Location
- 67-69 London Road Preston, Lancashire, PR1 4BA England
- Coordinates: 53°45′32″N 2°41′06″W﻿ / ﻿53.759°N 2.685°W

Information
- Type: Maths school
- Executive Principal: Nick Burnham
- Head of School: Peter Tiltman
- Gender: Mixed
- Age: 16 to 19
- Website: http://www.lusom.ac.uk/

= Lancaster University School of Mathematics =

Lancaster University School of Mathematics, also known as LUSoM, is a maths school located in Preston, Lancashire, England. As a maths school, it is a specialist mathematics free school sixth form college.

The school was set up by the Rigby Education Trust, a single-academy trust set up in partnership between the Lancaster University and Cardinal Newman College for the purpose of opening and operating the school. It opened to students in September 2022 and is located in a £8.5 million school building on London Road, Preston, and is the first purpose-built specialist Maths School in the UK.

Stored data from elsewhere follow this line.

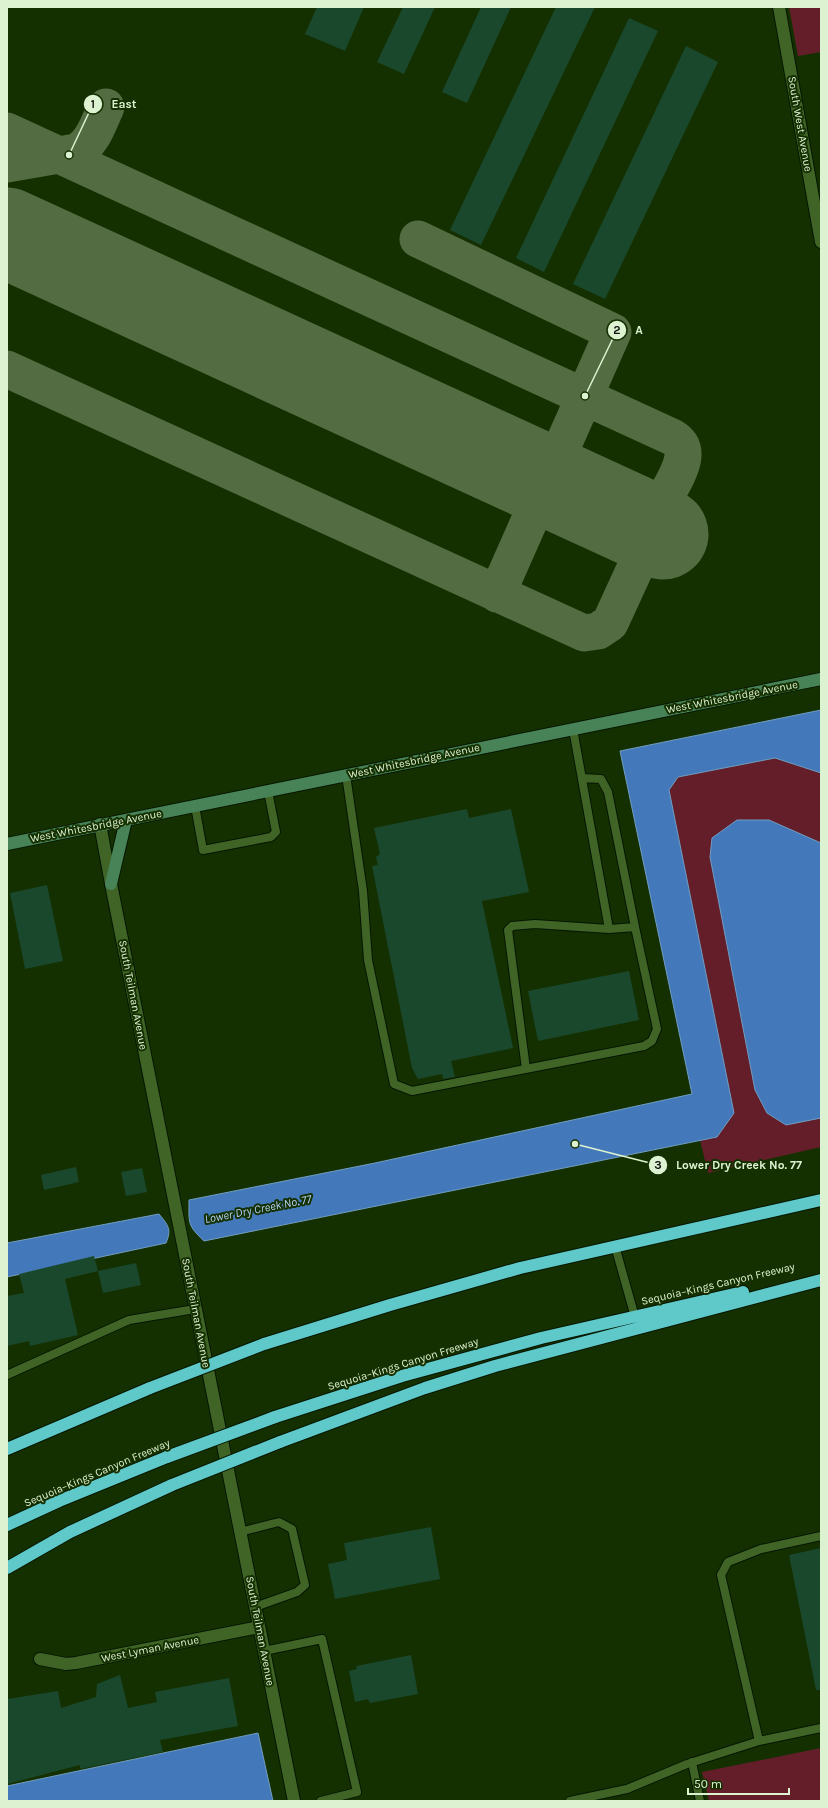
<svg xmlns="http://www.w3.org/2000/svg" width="828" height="1808" font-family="Karla,sans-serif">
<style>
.green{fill:#641e29}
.water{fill:#4379ba;stroke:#719dc1}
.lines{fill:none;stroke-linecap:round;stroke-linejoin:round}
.taxiway{stroke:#546c42;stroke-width:37}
.runway{stroke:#546c42;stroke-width:91}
.building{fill:#1a482c}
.lane-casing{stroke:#051600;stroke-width:10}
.street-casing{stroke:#051600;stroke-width:14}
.secondary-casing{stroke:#051600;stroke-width:14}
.highway-casing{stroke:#051600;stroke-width:14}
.lane{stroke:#3f6426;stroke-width:8}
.street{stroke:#3f6426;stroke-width:12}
.secondary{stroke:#488257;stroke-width:12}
.highway{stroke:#5ec9c8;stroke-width:12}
.highway-bridge-casing{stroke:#051600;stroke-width:14;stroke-linecap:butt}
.highway-bridge{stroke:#5ec9c8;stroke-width:12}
.labels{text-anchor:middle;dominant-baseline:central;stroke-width:4;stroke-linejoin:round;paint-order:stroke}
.street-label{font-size:11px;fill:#ddf2d1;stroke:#153000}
.water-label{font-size:12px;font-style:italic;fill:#b0cdf0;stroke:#153000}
.leader{fill:none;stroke:#ddf2d1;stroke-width:1.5}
.callout-dot{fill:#ddf2d1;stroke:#153000;stroke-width:1.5}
.mark-label{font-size:12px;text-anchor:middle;font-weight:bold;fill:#111}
.callout-label{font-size:12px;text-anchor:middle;font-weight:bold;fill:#ddf2d1;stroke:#153000;stroke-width:4;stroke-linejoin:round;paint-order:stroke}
</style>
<rect width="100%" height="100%" fill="#153000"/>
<path class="green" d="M789 7H821V52L798 56Z
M775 758 821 773V1147L708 1173 700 1140 717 1137 669 790 678 777Z
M821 1748V1801H709L702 1772Z"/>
<path class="water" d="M821 710V773L775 758 678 777 669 790 734 1113 717 1137 204 1241C187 1225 189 1223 189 1200L375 1163 692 1094 620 751Z
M737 820H769L821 843V1118L786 1125 767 1113 755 1090 710 857 712 838Z
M159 1214C168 1225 172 1229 166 1243L7 1277V1243Z
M258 1733 273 1801H7V1786Z"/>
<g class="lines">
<path class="taxiway" d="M7 131 672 437C679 441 683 446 683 454 684 467 663 505 651 512 639 519 626 514 613 511
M7 164 76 152C93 143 98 124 106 107
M418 239 613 332 497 594
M7 369 584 633 598 631 610 623 643 551C645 528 630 522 613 511"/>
<path class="runway" d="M7 233 663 534"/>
</g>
<path class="building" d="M317 7H364L345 51 305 34Z
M403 7H435L404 74 377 62Z
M481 7H511L467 103 442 92Z
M556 7H595L481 245 450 230Z
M629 18 658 31 544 272 516 258Z
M686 46 718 62 605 299 573 284Z
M467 809 469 818 511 809 529 892 482 901 513 1048 451 1061 455 1077 443 1079 442 1074 418 1079 412 1068 372 866 378 865 376 857 380 854 374 828Z
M47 885 63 961 25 969 10 893Z
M629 971 639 1020 538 1041 528 991Z
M76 1167 79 1182 44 1190 41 1175Z
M142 1168 147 1192 126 1196 121 1172Z
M94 1256 98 1271 65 1279 78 1335 30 1346 29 1341 7 1346V1296L24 1293 19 1274Z
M136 1263 141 1285 103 1293 98 1271Z
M431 1527 440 1579 335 1599 328 1564 347 1560 344 1543Z
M821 1548V1690H816L789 1555Z
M411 1655 418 1694 370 1703 368 1699 355 1702 349 1671 357 1669 356 1666Z
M120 1675 128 1708 157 1702 155 1692 229 1678 238 1726 160 1740 163 1752 80 1769V1765L7 1784V1699L58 1691 61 1708 96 1697 97 1684Z"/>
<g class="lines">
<g class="lane-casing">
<path id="lane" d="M573 729 609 929
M346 775 363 891 368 960 394 1084 412 1091 644 1046 652 1041 657 1029 635 927 609 929 535 924 512 926 508 930 526 1069
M582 778 601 779 608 792 635 927
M195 806 203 850 271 837 276 832 268 791
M615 1246 635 1317
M7 1375 129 1320 195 1309
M240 1532 279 1522 292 1529 305 1585 297 1592 255 1607
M821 1536 761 1549 728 1562 721 1575 759 1741 821 1728
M264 1651 322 1639 357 1792 321 1801
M692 1762 700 1801
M570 1801 627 1789 687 1764 759 1741"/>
</g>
<g class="street-casing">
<path id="street" d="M779 7 821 242
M100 824 111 884 294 1801
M40 1659 66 1664 76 1663 259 1627"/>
</g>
<g class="secondary-casing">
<path id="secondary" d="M7 844 821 679
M111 884 126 820"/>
</g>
<g class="highway-casing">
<path id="highway" d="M264 1344 390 1305 520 1268 821 1200
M275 1417 402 1376 541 1338 743 1292
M280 1442 425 1388 495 1366 821 1280
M7 1449 150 1388
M7 1525 59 1501 167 1457
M7 1568 70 1532 172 1485"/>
</g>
<use href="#lane" class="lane"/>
<use href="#street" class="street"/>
<use href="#secondary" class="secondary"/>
<use href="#highway" class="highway"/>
<g class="highway-bridge-casing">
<path id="highway-bridge" d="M150 1388 264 1344
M167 1457 275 1417
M172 1485 280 1442"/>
</g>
<use href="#highway-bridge" class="highway-bridge"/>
</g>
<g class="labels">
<g class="street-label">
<text transform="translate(800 124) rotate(80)">South West Avenue</text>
<text transform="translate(732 697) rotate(-11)">West Whitesbridge Avenue</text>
<text transform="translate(414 761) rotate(-12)">West Whitesbridge Avenue</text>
<text transform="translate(96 826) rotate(-11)">West Whitesbridge Avenue</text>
<text transform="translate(133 995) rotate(79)">South Teilman Avenue</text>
<text transform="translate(718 1284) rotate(-13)">Sequoia–Kings Canyon Freeway</text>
<text transform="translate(196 1313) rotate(79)">South Teilman Avenue</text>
<text transform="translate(403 1364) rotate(-17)">Sequoia–Kings Canyon Freeway</text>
<text transform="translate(97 1473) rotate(-23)">Sequoia–Kings Canyon Freeway</text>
<text transform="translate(260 1631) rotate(79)">South Teilman Avenue</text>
<text transform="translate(150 1649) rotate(-11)">West Lyman Avenue</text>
</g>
<g class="water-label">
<text transform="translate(258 1209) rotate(-11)">Lower Dry Creek No. 77</text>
</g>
</g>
<path class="leader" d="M69 155L93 104M585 396L617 330M575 1144L658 1165"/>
<g class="callout-dot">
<circle cx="69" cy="155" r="4"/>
<circle cx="585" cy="396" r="4"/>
<circle cx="575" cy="1144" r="4"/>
<circle cx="93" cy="104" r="10"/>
<circle cx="617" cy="330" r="10"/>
<circle cx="658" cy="1165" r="10"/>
</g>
<g class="mark-label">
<text x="93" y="108">1</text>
<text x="617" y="334">2</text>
<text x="658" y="1169">3</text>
</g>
<g class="callout-label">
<text x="124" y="108">East</text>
<text x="639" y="334">A</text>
<text x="739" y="1169">Lower Dry Creek No. 77</text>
</g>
<rect width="828" height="1808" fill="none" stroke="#ddf2d1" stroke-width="16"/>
<path d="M688 1788v6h101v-6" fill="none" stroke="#ddf2d1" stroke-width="2"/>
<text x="694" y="1788" font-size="12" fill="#ddf2d1" stroke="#153000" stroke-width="3" paint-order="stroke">50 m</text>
</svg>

The school is highly selective, with prospective students expected to have GCSE mathematics qualification at grade 8 or 9 and required to sit an admissions assessment. The course structure at LUSoM requires all students to study A-level Mathematics and Further Mathematics and a third A-level from either Physics, Chemistry or Computer Science. In addition, students may select a fourth subject from those three, or choose any other A-level subject to be taught at Cardinal Newman College, which is located less than half a mile from the school site.